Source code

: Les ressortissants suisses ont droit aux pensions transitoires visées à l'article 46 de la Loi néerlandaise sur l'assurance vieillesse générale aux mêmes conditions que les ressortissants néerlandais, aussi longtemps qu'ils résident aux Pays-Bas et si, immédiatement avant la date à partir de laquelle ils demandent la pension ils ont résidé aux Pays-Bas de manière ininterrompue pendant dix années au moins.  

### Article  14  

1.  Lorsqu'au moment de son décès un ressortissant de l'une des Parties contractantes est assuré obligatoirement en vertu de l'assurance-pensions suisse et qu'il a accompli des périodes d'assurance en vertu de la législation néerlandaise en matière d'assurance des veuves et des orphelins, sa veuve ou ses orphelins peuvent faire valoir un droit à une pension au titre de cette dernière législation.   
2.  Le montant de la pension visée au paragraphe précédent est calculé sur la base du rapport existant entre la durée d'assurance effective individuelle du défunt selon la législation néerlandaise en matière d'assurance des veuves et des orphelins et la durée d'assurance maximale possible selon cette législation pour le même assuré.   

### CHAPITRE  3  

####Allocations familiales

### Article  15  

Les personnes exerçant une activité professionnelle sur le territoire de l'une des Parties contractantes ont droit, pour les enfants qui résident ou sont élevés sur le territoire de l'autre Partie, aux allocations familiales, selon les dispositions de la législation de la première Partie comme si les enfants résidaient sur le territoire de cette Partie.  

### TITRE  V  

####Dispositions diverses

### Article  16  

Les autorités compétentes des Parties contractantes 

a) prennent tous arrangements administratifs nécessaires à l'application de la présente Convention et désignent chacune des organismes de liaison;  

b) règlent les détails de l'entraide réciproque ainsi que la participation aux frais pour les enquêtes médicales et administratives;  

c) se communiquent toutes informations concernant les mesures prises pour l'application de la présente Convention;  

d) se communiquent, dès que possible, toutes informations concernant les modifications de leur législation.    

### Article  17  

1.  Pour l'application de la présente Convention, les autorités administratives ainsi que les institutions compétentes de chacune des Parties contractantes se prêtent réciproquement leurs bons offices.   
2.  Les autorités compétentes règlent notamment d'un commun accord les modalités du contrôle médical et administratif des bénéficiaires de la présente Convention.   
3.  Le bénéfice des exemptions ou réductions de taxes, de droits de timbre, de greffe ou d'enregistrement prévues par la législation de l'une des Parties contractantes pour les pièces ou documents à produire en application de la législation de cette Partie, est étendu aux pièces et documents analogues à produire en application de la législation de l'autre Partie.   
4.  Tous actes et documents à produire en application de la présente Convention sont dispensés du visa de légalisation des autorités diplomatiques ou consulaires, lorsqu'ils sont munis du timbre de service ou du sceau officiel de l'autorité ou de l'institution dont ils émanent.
::::::::
- _Exercise details_
From the entries above, return each line with the word "orphelins" in it.

- _Task output_
1.  Lorsqu'au moment de son décès un ressortissant de l'une des Parties contractantes est assuré obligatoirement en vertu de l'assurance-pensions suisse et qu'il a accompli des périodes d'assurance en vertu de la législation néerlandaise en matière d'assurance des veuves et des orphelins, sa veuve ou ses orphelins peuvent faire valoir un droit à une pension au titre de cette dernière législation.   
2.  Le montant de la pension visée au paragraphe précédent est calculé sur la base du rapport existant entre la durée d'assurance effective individuelle du défunt selon la législation néerlandaise en matière d'assurance des veuves et des orphelins et la durée d'assurance maximale possible selon cette législation pour le même assuré.   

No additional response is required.